(373ab) Spatial and Temporal Hydrodynamic Parameters in a 0.3 m Diameter Bubble Column Using Wire Mesh Sensors and Pressure Transducers

Bubble columns are widely used as multiphase reactors in chemical, petrochemical, and biochemical industries owing to their ease of operation and construction. Though there are extensive experimental and numerical investigations reported on the design and scale-up of bubble column reactors, the design of these reactors is still an art than science. Accurate temporal and spatial measurements of the two-phase flow parameters in bubble columns are very useful for developing numerical simulation models.
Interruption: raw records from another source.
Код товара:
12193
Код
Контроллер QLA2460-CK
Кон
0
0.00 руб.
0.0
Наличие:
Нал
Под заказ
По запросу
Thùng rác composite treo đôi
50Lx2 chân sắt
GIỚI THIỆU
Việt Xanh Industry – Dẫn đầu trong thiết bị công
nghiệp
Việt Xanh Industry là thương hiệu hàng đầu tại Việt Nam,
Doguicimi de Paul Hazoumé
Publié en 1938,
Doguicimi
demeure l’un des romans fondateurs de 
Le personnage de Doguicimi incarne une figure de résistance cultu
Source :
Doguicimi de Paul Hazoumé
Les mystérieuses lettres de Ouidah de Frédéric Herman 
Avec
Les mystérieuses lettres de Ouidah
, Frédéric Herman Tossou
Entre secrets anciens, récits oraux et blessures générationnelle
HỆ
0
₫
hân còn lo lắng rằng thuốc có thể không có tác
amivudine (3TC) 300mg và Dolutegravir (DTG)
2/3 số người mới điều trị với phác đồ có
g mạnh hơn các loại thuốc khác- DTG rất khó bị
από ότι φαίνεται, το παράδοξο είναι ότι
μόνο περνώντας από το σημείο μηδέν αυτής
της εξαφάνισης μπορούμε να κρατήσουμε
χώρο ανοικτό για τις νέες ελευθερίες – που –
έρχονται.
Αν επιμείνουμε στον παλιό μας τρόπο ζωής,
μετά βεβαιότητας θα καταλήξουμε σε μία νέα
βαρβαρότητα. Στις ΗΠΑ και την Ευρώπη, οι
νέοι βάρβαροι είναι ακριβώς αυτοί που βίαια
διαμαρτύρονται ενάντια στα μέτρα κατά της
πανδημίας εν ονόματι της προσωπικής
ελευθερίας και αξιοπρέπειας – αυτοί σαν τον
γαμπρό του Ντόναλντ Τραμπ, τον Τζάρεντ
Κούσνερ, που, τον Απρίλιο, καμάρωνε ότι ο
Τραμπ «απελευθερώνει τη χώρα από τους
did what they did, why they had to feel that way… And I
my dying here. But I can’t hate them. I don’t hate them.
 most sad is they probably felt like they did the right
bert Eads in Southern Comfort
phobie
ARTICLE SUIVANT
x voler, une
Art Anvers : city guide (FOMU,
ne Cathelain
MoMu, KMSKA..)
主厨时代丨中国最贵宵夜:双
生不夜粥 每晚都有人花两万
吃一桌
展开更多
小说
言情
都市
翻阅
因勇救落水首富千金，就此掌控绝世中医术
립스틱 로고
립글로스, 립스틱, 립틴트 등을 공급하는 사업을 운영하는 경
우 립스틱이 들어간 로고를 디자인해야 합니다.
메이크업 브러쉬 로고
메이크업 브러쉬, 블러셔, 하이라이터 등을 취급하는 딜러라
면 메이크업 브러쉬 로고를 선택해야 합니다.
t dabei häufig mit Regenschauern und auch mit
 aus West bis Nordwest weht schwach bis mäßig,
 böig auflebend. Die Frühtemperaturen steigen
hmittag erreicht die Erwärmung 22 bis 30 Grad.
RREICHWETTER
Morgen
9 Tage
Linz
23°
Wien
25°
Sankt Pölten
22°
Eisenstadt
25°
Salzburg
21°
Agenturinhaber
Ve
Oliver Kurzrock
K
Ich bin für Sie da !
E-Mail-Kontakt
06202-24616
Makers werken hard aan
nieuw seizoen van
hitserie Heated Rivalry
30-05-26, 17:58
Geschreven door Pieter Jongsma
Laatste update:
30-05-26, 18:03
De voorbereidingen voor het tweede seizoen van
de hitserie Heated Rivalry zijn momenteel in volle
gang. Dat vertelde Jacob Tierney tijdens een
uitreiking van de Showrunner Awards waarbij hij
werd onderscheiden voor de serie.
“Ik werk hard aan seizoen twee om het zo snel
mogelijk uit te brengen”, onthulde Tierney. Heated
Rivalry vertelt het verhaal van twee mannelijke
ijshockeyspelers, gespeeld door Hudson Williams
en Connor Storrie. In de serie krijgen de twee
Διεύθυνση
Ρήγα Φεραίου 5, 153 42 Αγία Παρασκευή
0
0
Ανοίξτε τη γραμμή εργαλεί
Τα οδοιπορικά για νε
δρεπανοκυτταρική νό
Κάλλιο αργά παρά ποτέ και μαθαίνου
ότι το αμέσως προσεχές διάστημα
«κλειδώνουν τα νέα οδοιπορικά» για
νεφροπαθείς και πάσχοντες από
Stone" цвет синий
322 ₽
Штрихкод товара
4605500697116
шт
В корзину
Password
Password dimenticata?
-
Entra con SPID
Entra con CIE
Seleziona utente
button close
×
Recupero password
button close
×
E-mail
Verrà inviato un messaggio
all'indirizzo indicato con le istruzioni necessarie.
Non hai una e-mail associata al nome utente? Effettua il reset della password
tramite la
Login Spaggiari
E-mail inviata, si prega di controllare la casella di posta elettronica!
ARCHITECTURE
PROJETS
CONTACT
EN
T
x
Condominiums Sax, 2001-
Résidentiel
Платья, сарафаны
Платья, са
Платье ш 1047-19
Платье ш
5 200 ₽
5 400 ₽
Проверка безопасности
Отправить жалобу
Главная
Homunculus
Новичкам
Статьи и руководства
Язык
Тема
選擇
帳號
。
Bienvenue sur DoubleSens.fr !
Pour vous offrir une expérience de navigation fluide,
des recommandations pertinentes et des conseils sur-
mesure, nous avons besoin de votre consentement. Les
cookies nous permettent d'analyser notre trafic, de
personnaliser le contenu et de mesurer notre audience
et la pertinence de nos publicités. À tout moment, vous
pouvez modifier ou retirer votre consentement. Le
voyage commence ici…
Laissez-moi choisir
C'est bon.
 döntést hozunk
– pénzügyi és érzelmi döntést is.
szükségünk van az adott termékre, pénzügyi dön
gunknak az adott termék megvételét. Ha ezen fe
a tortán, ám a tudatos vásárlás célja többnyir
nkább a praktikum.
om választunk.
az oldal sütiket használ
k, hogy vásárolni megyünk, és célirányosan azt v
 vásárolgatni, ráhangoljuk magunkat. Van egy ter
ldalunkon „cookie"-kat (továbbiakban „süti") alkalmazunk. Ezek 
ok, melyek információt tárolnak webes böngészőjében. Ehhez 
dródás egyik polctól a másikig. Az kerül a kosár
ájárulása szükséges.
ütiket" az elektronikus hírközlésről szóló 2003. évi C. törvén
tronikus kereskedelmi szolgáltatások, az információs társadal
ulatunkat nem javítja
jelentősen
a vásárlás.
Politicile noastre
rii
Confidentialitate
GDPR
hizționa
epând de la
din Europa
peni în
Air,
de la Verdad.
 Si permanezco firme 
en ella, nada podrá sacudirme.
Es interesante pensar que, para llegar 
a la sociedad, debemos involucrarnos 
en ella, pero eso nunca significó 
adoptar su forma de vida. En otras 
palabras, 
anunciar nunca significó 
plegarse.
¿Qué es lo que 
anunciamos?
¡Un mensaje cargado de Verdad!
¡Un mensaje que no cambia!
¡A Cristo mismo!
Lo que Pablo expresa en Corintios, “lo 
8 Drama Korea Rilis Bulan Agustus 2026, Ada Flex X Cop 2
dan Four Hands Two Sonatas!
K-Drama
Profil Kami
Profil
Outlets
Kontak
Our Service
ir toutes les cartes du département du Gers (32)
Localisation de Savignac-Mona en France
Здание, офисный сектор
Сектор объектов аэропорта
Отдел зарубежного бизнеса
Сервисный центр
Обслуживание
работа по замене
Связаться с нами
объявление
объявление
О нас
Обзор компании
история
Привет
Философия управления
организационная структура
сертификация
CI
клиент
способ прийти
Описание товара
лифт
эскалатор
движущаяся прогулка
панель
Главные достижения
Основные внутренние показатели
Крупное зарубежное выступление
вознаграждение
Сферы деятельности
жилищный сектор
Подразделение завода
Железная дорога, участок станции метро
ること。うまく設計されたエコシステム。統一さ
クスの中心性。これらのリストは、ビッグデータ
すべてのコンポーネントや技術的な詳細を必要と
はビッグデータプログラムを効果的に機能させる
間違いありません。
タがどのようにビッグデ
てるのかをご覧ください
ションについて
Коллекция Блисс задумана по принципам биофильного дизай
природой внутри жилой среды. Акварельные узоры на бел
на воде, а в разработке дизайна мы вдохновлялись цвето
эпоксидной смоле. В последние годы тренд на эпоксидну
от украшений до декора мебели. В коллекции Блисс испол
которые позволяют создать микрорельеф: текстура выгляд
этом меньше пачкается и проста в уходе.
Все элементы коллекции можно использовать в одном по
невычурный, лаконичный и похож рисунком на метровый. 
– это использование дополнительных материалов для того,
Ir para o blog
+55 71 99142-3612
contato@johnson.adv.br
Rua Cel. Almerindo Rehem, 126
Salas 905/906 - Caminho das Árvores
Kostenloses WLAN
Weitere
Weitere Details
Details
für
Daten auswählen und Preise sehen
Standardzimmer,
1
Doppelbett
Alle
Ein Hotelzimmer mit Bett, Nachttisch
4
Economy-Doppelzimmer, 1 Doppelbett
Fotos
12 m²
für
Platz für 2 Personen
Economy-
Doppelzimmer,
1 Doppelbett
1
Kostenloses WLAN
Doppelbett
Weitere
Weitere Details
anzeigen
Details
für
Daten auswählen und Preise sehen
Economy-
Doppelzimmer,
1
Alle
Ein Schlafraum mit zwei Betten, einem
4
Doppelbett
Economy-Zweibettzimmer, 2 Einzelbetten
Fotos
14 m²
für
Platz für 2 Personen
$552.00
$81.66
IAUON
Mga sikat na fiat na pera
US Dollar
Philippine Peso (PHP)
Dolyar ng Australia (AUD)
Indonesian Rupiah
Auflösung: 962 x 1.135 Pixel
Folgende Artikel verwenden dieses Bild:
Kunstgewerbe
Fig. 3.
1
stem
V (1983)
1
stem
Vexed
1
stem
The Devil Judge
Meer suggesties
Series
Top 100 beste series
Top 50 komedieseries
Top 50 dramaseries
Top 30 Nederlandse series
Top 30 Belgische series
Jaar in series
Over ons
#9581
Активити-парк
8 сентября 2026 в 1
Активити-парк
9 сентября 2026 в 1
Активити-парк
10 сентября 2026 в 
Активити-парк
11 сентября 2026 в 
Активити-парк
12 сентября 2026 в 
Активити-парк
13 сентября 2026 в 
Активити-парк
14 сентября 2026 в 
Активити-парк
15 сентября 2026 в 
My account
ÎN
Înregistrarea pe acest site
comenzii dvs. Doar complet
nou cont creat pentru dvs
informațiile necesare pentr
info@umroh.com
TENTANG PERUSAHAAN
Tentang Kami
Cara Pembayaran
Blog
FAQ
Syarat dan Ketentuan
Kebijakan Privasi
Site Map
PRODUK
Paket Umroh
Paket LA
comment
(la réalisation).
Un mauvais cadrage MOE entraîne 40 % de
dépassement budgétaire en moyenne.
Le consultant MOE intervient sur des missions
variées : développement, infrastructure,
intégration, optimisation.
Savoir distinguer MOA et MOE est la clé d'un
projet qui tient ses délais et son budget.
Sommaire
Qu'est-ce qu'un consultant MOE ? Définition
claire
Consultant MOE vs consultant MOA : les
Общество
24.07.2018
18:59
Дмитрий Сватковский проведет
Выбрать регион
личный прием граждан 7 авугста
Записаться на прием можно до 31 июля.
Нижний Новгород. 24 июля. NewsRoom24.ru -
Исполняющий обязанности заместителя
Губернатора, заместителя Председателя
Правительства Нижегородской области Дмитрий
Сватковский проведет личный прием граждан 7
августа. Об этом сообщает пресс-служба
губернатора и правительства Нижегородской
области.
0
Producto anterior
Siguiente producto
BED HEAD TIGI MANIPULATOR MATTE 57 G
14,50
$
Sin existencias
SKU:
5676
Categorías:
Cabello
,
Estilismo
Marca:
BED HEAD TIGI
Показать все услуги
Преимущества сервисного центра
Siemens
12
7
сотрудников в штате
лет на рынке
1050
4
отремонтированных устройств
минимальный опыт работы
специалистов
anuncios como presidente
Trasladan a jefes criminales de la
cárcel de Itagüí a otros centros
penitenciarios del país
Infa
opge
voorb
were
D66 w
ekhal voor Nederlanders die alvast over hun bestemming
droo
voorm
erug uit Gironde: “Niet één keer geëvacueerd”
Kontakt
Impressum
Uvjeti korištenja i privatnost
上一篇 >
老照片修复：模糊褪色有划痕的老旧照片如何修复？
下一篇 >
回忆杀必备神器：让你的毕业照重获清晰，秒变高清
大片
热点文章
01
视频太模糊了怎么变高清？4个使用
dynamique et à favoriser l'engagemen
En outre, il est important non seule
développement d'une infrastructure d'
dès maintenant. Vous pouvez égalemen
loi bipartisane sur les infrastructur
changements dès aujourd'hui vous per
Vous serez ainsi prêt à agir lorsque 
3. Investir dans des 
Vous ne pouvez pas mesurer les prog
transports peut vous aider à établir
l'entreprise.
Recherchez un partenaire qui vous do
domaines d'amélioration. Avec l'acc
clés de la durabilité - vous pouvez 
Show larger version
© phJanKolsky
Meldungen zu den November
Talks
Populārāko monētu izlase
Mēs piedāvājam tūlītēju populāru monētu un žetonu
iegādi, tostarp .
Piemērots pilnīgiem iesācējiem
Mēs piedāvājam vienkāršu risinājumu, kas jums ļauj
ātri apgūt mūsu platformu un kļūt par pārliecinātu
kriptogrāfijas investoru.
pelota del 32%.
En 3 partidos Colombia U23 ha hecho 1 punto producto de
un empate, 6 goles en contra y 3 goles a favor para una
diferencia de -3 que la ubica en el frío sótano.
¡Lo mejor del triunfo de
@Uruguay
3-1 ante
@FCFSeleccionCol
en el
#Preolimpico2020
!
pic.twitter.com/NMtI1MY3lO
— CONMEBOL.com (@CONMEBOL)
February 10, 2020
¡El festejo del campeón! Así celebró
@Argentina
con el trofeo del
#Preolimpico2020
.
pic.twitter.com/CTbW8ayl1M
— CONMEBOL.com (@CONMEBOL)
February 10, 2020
Hence in the present work, an attempt has been made to perform temporal and spatial measurements of the void fraction and bubble size distributions in a 30 cm diameter cylindrical bubble column.

A pair of Wire Mesh Sensors and five pressure transducers were employed to quantify the hydrodynamic parameters in the air-water bubble column reactor operated in a homogenous flow regime. The Wire Mesh Sensor system used in the present work was manufactured by HDZR Innovation (Germany). It consisted of two layers of mesh 50 mm apart. Each mesh, in turn, consisted of two layers of 64 stainless steel wires of 0.4 mm diameter. These layers were separated by a vertical gap of 3.15 mm and rotated 90 degrees relative to each other, to form a square mesh. These Wire Mesh Sensors were installed at two axial locations which were 70 cm apart, one close to the air sparger at the bottom of the bubble column and the other located in the fully developed region. Experiments were performed to capture the steady state gas-liquid flows and the transient gas injection and gas disengagement processes. The transient data was acquired at a sampling frequency of 1000 Hz for both pressure transducers and Wire Mesh Sensors.

The principle of Wire Mesh Sensor measurements and algorithms for estimating the void fraction and analyzing the bubble properties from the raw experimental data have been discussed in detail in our previous publications. The void fraction results obtained from the WMS are compared against the void fraction results obtained from the Pressure Transducers. The bubble size data is compared against the theoretical bubble size data reported in the open literature. The measurement uncertainty of the WMS for air-water two-phase flows is investigated by repeating the experiments. The effect of superficial gas velocity (range: 6-60 mm/s) on the transient/steady state void fraction data and bubble size distribution has been analyzed. These experimental investigations disclose the quantitative measurements of the transient and steady state flow parameters which have not been reported so far, and this data can also be used in validation of CFD models developed for bubble column simulations.